We never share your passwords directly with third parties, including HIBP. Instead, we use a process called "hashing":

• A hash is a unique, encrypted representation of your password, ensuring the password itself is not visible.
• During a check, we send only a portion of this hash (the first 5 characters) to HIBP.
• HIBP then returns a list of possible matches with hashes that share the same beginning.
• We compare this list locally on our systems with the full hash of your password.

This means your full password is never sent to HIBP, and HIBP cannot see your password. The process is entirely anonymous and secure.

Why Is This Process Reliable?

• Hashes are one-way encryption: they cannot be reversed into the original password.
• By sharing only a small portion of the hash, we minimize the risk of unauthorized access or misuse.
• All full comparisons and verifications happen on our own systems.

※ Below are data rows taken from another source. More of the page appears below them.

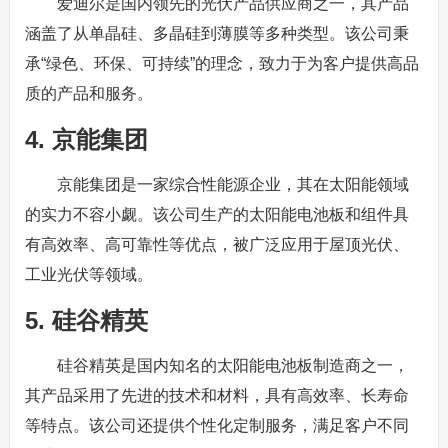
爱迪尔是国内领先的光伏产品供应商之一，其产品
涵盖了从单晶硅、多晶硅到薄膜等多种类型。该公司秉
承“绿色、环保、可持续”的理念，致力于为客户提供高品
质的产品和服务。
4. 京能集团
京能集团是一家综合性能源企业，其在太阳能领域
的实力不容小觑。该公司生产的太阳能电池板和组件具
有高效率、高可靠性等优点，被广泛应用于屋顶光伏、
工业光伏等领域。
5. 硅谷精英
硅谷精英是国内知名的太阳能电池板制造商之一，
其产品采用了先进的技术和材料，具有高效率、长寿命
等特点。该公司还提供个性化定制服务，满足客户不同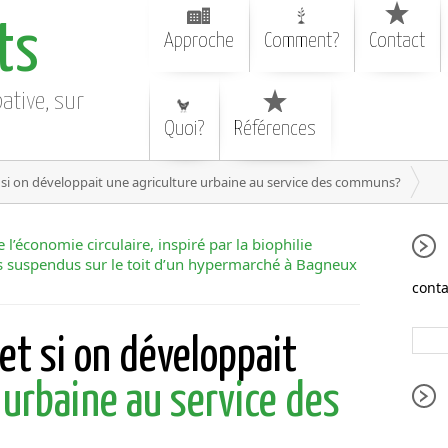
ts
Approche
Comment?
Contact
pative, sur
Quoi?
Références
 on développait une agriculture urbaine au service des communs?
 l’économie circulaire, inspiré par la biophilie
es suspendus sur le toit d’un hypermarché à Bagneux
conta
 si on développait
 urbaine au service des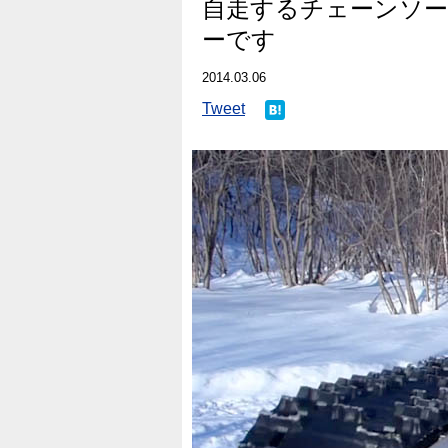
自走するチェーンソー
ーです
2014.03.06
Tweet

How Does This Work in Practice?
When Logging In: When you log in, we regularly check whether your password appears in a leaked database via HIBP. If so, we will ask you to change your password the next time you login to the Soverin Control Panel.

Is Soverin ISO certified?

Yes. Soverin is independently audited and certified to meet international standards:

• ISO 27001 – ensures strict controls for information security, so your data stays private and protected
• ISO 14001 – sets environmental standards, reflecting our commitment to sustainability
• ISO 9001 – focuses on consistent quality and continual improvement in everything we do

We’re also ready for today’s digital threats and regulatory landscape:

• NIS2 Ready – we meet the new EU-wide cybersecurity requirements for resilience, continuity, and transparency
• NEN 7510 (in progress) – the Dutch healthcare security standard, ensuring protection of medical and personal health data

Have a look on our recognition page for more information.

Where are Soverin’s servers hosted?

Everything is hosted in servers that are separately located within Europe, with secured infrastructure and disc encryption in case our hardware is ever confiscated. We select our hosting providers based on our strict privacy requirements.

Who is your certificate provider?

We have chosen Let’s Encrypt as our certificate provider. Let’s Encrypt is a non-profit certificate authority with a very good track record. A green/verified certificate on our website, dashboard and webmail gives you a way to verify which company is behind Soverin (Soverin B.V.).